WORK REQUEST:
Please output the data below exactly as given, starting at its first line and stopping after the line that contains "List all labels, symbols".

THE INPUT:
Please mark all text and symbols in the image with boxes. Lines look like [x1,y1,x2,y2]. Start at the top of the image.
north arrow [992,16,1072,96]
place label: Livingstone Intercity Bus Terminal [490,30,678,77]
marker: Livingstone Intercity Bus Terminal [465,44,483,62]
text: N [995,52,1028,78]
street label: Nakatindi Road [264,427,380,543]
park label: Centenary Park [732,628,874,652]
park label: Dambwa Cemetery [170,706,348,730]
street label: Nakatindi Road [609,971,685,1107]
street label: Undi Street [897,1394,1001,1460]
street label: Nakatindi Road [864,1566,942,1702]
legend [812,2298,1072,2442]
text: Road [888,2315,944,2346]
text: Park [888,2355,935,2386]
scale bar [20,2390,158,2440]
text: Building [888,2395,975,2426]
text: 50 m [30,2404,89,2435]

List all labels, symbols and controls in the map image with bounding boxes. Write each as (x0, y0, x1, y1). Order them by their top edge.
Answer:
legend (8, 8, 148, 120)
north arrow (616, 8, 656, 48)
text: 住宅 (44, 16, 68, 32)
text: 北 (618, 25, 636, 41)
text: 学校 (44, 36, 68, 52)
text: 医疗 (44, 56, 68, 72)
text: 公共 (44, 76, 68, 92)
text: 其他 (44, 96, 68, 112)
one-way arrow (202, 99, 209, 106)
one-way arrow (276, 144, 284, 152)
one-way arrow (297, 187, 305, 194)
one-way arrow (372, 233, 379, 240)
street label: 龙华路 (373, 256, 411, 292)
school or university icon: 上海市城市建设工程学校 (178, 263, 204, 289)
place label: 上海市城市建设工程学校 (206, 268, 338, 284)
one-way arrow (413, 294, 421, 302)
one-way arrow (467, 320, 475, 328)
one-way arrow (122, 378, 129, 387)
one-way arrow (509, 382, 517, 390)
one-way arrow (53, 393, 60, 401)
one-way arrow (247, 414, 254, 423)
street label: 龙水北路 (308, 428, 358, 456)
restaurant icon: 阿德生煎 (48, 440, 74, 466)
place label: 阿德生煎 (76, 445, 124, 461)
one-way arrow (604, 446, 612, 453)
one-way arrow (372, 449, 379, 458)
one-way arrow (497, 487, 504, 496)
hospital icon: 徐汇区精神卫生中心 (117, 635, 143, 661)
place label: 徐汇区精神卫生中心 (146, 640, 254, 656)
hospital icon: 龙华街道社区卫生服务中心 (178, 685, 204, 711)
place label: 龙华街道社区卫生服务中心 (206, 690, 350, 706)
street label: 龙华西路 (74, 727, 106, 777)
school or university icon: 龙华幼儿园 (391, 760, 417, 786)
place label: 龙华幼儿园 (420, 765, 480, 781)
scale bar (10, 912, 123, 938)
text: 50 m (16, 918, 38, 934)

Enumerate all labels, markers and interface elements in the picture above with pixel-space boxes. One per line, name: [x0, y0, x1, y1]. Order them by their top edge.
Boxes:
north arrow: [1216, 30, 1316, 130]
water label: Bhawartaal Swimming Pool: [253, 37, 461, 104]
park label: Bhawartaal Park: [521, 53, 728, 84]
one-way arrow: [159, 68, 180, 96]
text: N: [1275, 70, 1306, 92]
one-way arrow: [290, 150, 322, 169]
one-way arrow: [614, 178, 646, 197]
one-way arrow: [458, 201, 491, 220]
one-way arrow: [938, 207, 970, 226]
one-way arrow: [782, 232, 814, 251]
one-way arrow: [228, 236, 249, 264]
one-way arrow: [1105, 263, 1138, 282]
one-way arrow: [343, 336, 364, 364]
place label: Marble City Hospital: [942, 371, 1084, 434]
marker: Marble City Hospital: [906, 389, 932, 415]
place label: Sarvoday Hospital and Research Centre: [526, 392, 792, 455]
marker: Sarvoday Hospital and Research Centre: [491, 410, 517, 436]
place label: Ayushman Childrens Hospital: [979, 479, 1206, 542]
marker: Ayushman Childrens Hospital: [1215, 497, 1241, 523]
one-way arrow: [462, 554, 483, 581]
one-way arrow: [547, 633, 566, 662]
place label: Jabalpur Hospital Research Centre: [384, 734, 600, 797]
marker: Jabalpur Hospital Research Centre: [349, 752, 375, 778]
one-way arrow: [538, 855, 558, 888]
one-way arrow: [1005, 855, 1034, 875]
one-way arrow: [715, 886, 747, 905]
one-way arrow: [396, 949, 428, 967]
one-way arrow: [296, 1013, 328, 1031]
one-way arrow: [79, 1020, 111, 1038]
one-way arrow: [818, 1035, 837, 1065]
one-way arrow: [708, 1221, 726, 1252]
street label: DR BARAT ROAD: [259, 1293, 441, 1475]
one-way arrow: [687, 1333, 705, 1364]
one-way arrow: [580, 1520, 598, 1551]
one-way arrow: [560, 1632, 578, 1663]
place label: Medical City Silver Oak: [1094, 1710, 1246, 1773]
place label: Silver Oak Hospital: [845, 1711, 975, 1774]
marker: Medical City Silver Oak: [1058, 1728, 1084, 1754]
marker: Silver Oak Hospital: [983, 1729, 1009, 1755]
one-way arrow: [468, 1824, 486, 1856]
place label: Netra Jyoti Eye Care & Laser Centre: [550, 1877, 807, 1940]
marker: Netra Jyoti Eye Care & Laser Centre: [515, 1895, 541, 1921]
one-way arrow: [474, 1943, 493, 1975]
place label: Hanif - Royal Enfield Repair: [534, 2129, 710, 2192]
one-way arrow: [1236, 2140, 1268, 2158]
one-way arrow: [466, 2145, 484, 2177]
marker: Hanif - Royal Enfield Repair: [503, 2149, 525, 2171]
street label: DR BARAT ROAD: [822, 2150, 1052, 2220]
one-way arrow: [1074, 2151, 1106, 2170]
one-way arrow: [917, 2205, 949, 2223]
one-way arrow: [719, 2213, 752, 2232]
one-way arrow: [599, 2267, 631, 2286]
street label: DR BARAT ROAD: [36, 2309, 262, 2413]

OUTPUT BELOW:
Please mark all text and symbols in the image with boxes. Lines look like [x1,y1,x2,y2]. Start at the top of the image.
north arrow [992,16,1072,96]
place label: Livingstone Intercity Bus Terminal [490,30,678,77]
marker: Livingstone Intercity Bus Terminal [465,44,483,62]
text: N [995,52,1028,78]
street label: Nakatindi Road [264,427,380,543]
park label: Centenary Park [732,628,874,652]
park label: Dambwa Cemetery [170,706,348,730]
street label: Nakatindi Road [609,971,685,1107]
street label: Undi Street [897,1394,1001,1460]
street label: Nakatindi Road [864,1566,942,1702]
legend [812,2298,1072,2442]
text: Road [888,2315,944,2346]
text: Park [888,2355,935,2386]
scale bar [20,2390,158,2440]
text: Building [888,2395,975,2426]
text: 50 m [30,2404,89,2435]

List all labels, symbols and controls in the map image with bounding boxes. Write each as (x0, y0, x1, y1). Order them by their top edge.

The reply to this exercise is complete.